*Texte de l'exercice*
Je suis d'accord avec Baptiste Beaulieu, d'un bout à l'autre.
Vous êtes des tartuffes, des hypocrites, d'artificieux dissimulateurs de la lesbophobie la plus crasse.
Ne vous cachez plus derrière des problèmes éthiques : des gens bien plus brillants que nous (et dont c'est le métier) ont mis quatre ans avant de statuer favorablement ! Lisez le compte rendu du CCNE.
Et c'est incroyable. Malgré 1.460 jours de débat et une conclusion nette, on demande encore leur avis aux lesbophobes de tout genre dans les médias. Il suffit pourtant d'une demi-journée au gouvernement pour signer deux-trois ordonnances réformant tout le Code du Travail.
Et une évidence au passage :
Notre société est loin d'avoir attendu la PMA pour voir des femmes élever des enfants "sans père" parce que celui-ci a fui ses responsabilités et s'est barré.

*Extrait de données*
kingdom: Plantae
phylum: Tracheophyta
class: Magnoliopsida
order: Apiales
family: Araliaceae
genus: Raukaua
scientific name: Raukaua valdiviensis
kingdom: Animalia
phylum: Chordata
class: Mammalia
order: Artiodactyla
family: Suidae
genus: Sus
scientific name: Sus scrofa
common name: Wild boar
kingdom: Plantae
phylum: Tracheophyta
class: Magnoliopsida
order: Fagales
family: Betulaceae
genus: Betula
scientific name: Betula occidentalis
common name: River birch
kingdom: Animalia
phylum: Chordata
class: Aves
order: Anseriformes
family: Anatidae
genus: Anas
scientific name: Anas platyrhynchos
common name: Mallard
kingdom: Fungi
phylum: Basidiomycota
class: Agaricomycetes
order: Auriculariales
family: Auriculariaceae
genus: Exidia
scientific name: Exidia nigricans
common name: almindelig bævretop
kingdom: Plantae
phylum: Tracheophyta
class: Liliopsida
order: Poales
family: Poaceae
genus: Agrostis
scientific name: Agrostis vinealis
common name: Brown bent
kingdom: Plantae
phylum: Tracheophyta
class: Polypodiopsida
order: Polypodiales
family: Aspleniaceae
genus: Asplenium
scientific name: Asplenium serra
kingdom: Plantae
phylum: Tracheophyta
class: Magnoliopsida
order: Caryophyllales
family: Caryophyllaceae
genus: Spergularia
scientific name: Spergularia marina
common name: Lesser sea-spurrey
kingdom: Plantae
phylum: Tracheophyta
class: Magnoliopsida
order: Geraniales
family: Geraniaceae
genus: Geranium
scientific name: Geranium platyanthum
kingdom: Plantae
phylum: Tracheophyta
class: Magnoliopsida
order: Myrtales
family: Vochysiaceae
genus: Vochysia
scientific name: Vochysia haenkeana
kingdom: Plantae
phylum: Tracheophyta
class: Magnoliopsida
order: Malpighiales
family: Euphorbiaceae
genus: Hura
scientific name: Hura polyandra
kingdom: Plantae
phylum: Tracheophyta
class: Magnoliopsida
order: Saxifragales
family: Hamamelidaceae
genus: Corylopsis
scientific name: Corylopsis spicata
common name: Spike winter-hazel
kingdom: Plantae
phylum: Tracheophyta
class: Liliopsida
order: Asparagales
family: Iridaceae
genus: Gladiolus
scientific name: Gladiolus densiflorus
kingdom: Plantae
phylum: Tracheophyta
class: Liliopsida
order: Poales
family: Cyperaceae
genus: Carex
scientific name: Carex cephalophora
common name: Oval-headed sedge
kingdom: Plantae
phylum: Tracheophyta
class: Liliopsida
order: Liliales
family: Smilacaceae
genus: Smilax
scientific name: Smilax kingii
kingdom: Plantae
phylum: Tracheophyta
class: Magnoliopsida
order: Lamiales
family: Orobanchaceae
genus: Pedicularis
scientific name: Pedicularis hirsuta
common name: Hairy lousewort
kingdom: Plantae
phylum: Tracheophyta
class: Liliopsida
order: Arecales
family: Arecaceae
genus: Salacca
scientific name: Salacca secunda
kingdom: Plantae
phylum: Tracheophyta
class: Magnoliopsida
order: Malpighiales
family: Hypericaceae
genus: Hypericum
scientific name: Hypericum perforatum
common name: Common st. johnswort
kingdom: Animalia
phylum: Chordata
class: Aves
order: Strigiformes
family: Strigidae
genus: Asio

*Votre consigne*
Recopiez sans rien changer le passage du texte sur la PMA qui commence à « Et une évidence » et se termine à « et s'est barré. ».

*Réponse*
Et une évidence au passage :
Notre société est loin d'avoir attendu la PMA pour voir des femmes élever des enfants "sans père" parce que celui-ci a fui ses responsabilités et s'est barré.